The following equation makes it relatively easy to set a price to covers costs:
Price of Product X = (Variable Costs of product X + a % of Fixed Costs for product X)
Estimated # of sales of product X per year
Estimating the number of sales per year can be based upon past years’ (or several years’) statistics, a target in a marketing strategy, or even an educated guess based upon business planning efforts.
Relationship between unit cost and price
There are two different groups of pricing strategies. The first group intentionally sets price below cost and is typically used to attract new customers, sell off old/excess inventory, or to liquidate a business. The second group of strategies sets price at or above cost and are used to maximize revenue and/or to sustain (and grow) the business.
Different pricing techniques will help achieve different marketing goals for your organization. For more detail on each of these strategies and how they might apply to your historic site, read our Tip Sheet: Expanding on 8 Pricing Strategies for Historic Sites.
Maximizing value for your customer while covering your costs
You may choose one or more strategy to achieve your organization’s marketing goals. However, the most effective pricing strategy is the one that confirms for your customer that you are providing them with good value for their money. At historic sites, the customer is a student, an advocate, a marketer, and the very reason for the preservation and celebration of the location. It is important that they feel their experience is valuable.
Of course, it is important to set prices that cover the operational costs of providing a good or service to your customer, but you can also set your price to have a profound effect on the value that they perceive they will get (or will have had).
Every historic site will have a different ability to charge for their experience or product. However, visitors to most historic sites are likely driven by more than price as they want an experience, they want to learn and they want something they can’t get elsewhere.

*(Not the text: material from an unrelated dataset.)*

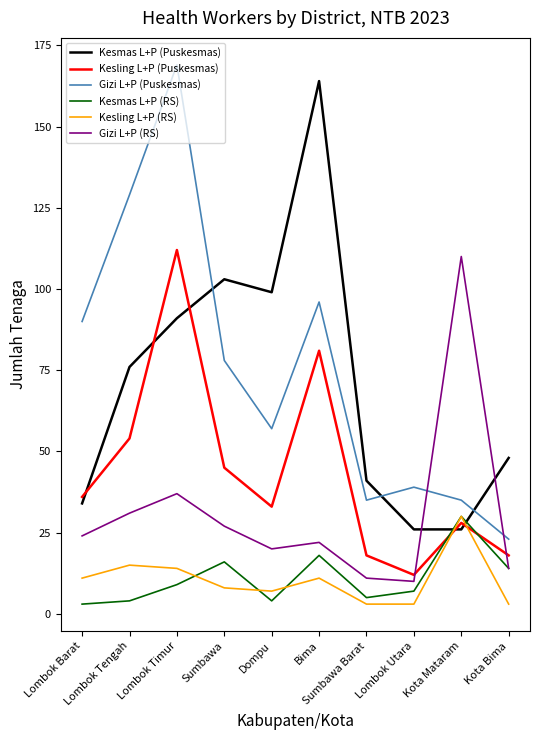

At which category is the sum across all series the highest?

Lombok Timur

The more unique your experience and the more effective your marketing in conveying that uniqueness, the more you can increase prices without fearing a drop in sales. By investing in marketing and providing a quality experience, your site will become a more desired destination, and with that improvement, you can increase prices to maximize both revenue and customer value. Many tourist locations are able to charge relatively high prices, and their prices do not necessarily drive away all their customers; instead, their prices are simply a reflection of what the site operators perceive their customers will pay for their experience.
1, 2, 3: Set your price
By applying three simple steps—defining your marketing goals, calculating unit costs and setting price to convey the value of your experience—setting prices for services, admission or products becomes relatively straightforward. Note that price is only one component of a marketing mix, and that it is important you also consider the quality of the product, the messages you use to promote your site and the locations where you convey that message to your audience.